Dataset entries
[Start of section]
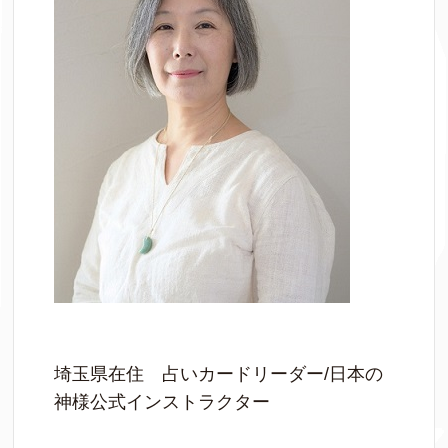
埼玉県在住 占いカードリーダー/日本の
神様公式インストラクター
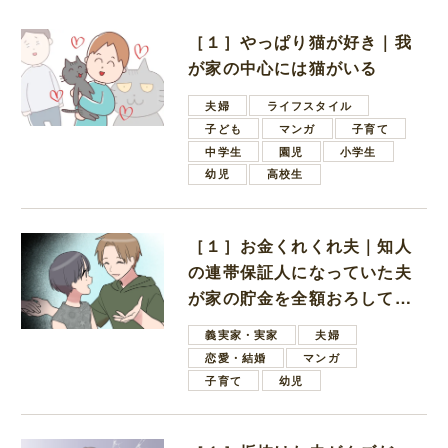
［１］やっぱり猫が好き｜我
が家の中心には猫がいる
夫婦
ライフスタイル
子ども
マンガ
子育て
中学生
園児
小学生
幼児
高校生
［１］お金くれくれ夫｜知人
の連帯保証人になっていた夫
が家の貯金を全額おろしてほ
しいと言ってきた
義実家・実家
夫婦
恋愛・結婚
マンガ
子育て
幼児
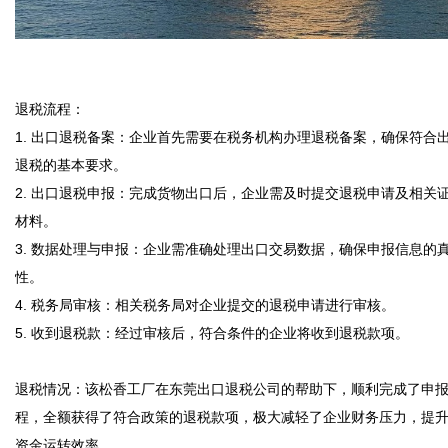
退税流程：

1. 出口退税备案：企业首先需要在税务机构办理退税备案，确保符合
退税的基本要求。

2. 出口退税申报：完成货物出口后，企业需及时提交退税申请及相关
材料。

3. 数据处理与申报：企业需准确处理出口交易数据，确保申报信息的
性。

4. 税务局审核：相关税务局对企业提交的退税申请进行审核。

5. 收到退税款：经过审核后，符合条件的企业将收到退税款项。

退税情况：该松香工厂在东莞出口退税公司的帮助下，顺利完成了申
程，全额获得了符合政策的退税款项，极大减轻了企业财务压力，提
资金运转效率。
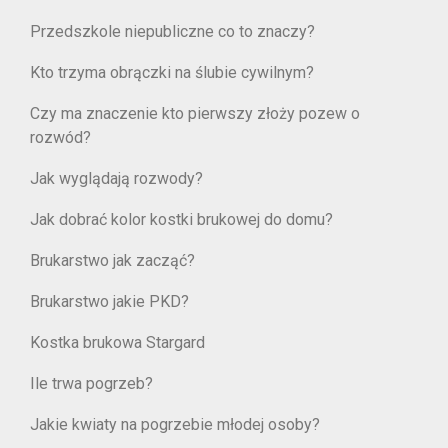
Przedszkole niepubliczne co to znaczy?
Kto trzyma obrączki na ślubie cywilnym?
Czy ma znaczenie kto pierwszy złoży pozew o
rozwód?
Jak wyglądają rozwody?
Jak dobrać kolor kostki brukowej do domu?
Brukarstwo jak zacząć?
Brukarstwo jakie PKD?
Kostka brukowa Stargard
Ile trwa pogrzeb?
Jakie kwiaty na pogrzebie młodej osoby?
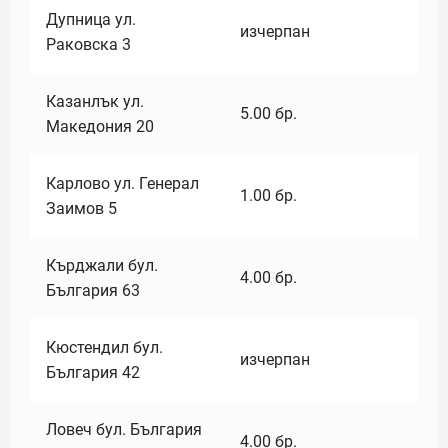
Дупница ул.
изчерпан
Раковска 3
Казанлък ул.
5.00
бр.
Македония 20
Карлово ул. Генерал
1.00
бр.
Заимов 5
Кърджали бул.
4.00
бр.
България 63
Кюстендил бул.
изчерпан
България 42
Ловеч бул. България
4.00
бр.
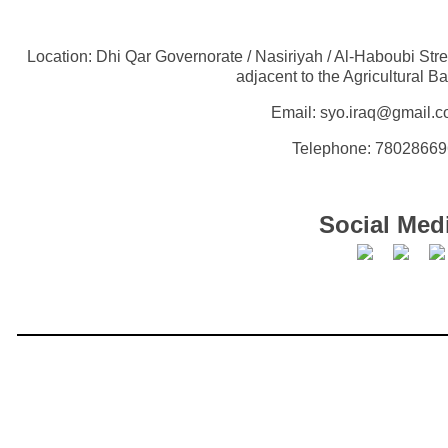
Location: Dhi Qar Governorate / Nasiriyah / Al-Haboubi Stre
adjacent to the Agricultural B
Email: syo.iraq@gmail.
Telephone: 7802866
Social Med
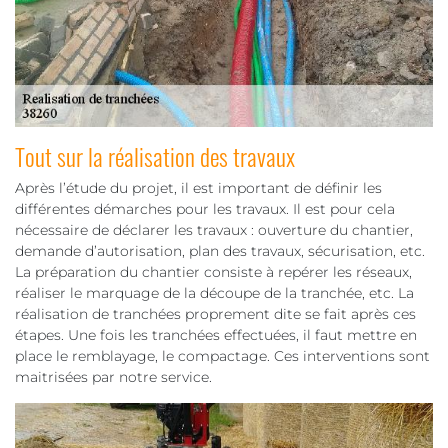
Tout sur la réalisation des travaux
Après l’étude du projet, il est important de définir les
différentes démarches pour les travaux. Il est pour cela
nécessaire de déclarer les travaux : ouverture du chantier,
demande d’autorisation, plan des travaux, sécurisation, etc.
La préparation du chantier consiste à repérer les réseaux,
réaliser le marquage de la découpe de la tranchée, etc. La
réalisation de tranchées proprement dite se fait après ces
étapes. Une fois les tranchées effectuées, il faut mettre en
place le remblayage, le compactage. Ces interventions sont
maitrisées par notre service.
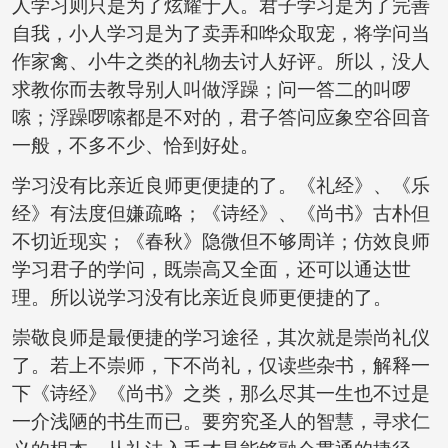
人学习则只是为了炫耀于人。君子学习是为了完善
自我，小人学习是为了卖弄和哗众取宠，将学问当
作家禽、小牛之类的礼物去讨人好评。所以，没人
求教你而去教导别人叫做浮躁；问一答二的叫啰
嗦；浮躁啰嗦都是不对的，君子答问应象空谷回音
一般，不多不少、恰到好处。
学习没有比亲近良师更便捷的了。《礼经》、《乐
经》有法度但嫌疏略；《诗经》、《尚书》古朴但
不切近现实；《春秋》隐微但不够周详；仿效良师
学习君子的学问，既崇高又全面，还可以通达世
理。所以说学习没有比亲近良师更便捷的了。
崇敬良师是最便捷的学习途径，其次就是崇尚礼仪
了。若上不崇师，下不尚礼，仅读些杂书，解释一
下《诗经》《尚书》之类，那么尽其一生也不过是
一介浅陋的书生而已。要穷究圣人的智慧，寻求仁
[End of section]
• [HOW TO COMPLETE THIS TASK]: Retype the text that comes after each picture in all of the items, line for line, leaving the pictures out of your answer.

• [RESPONSE]:
埼玉県在住 占いカードリーダー/日本の
神様公式インストラクター
［１］やっぱり猫が好き｜我
が家の中心には猫がいる
夫婦
ライフスタイル
子ども
マンガ
子育て
中学生
園児
小学生
幼児
高校生
［１］お金くれくれ夫｜知人
の連帯保証人になっていた夫
が家の貯金を全額おろしてほ
しいと言ってきた
義実家・実家
夫婦
恋愛・結婚
マンガ
子育て
幼児
退税流程：

1. 出口退税备案：企业首先需要在税务机构办理退税备案，确保符合
退税的基本要求。

2. 出口退税申报：完成货物出口后，企业需及时提交退税申请及相关
材料。

3. 数据处理与申报：企业需准确处理出口交易数据，确保申报信息的
性。

4. 税务局审核：相关税务局对企业提交的退税申请进行审核。

5. 收到退税款：经过审核后，符合条件的企业将收到退税款项。

退税情况：该松香工厂在东莞出口退税公司的帮助下，顺利完成了申
程，全额获得了符合政策的退税款项，极大减轻了企业财务压力，提
资金运转效率。
Przedszkole niepubliczne co to znaczy?
Kto trzyma obrączki na ślubie cywilnym?
Czy ma znaczenie kto pierwszy złoży pozew o
rozwód?
Jak wyglądają rozwody?
Jak dobrać kolor kostki brukowej do domu?
Brukarstwo jak zacząć?
Brukarstwo jakie PKD?
Kostka brukowa Stargard
Ile trwa pogrzeb?
Jakie kwiaty na pogrzebie młodej osoby?
Дупница ул.
изчерпан
Раковска 3
Казанлък ул.
5.00
бр.
Македония 20
Карлово ул. Генерал
1.00
бр.
Заимов 5
Кърджали бул.
4.00
бр.
България 63
Кюстендил бул.
изчерпан
България 42
Ловеч бул. България
4.00
бр.
Location: Dhi Qar Governorate / Nasiriyah / Al-Haboubi Stre
adjacent to the Agricultural B
Email: syo.iraq@gmail.
Telephone: 7802866
Social Med
Tout sur la réalisation des travaux
Après l’étude du projet, il est important de définir les
différentes démarches pour les travaux. Il est pour cela
nécessaire de déclarer les travaux : ouverture du chantier,
demande d’autorisation, plan des travaux, sécurisation, etc.
La préparation du chantier consiste à repérer les réseaux,
réaliser le marquage de la découpe de la tranchée, etc. La
réalisation de tranchées proprement dite se fait après ces
étapes. Une fois les tranchées effectuées, il faut mettre en
place le remblayage, le compactage. Ces interventions sont
maitrisées par notre service.
人学习则只是为了炫耀于人。君子学习是为了完善
自我，小人学习是为了卖弄和哗众取宠，将学问当
作家禽、小牛之类的礼物去讨人好评。所以，没人
求教你而去教导别人叫做浮躁；问一答二的叫啰
嗦；浮躁啰嗦都是不对的，君子答问应象空谷回音
一般，不多不少、恰到好处。
学习没有比亲近良师更便捷的了。《礼经》、《乐
经》有法度但嫌疏略；《诗经》、《尚书》古朴但
不切近现实；《春秋》隐微但不够周详；仿效良师
学习君子的学问，既崇高又全面，还可以通达世
理。所以说学习没有比亲近良师更便捷的了。
崇敬良师是最便捷的学习途径，其次就是崇尚礼仪
了。若上不崇师，下不尚礼，仅读些杂书，解释一
下《诗经》《尚书》之类，那么尽其一生也不过是
一介浅陋的书生而已。要穷究圣人的智慧，寻求仁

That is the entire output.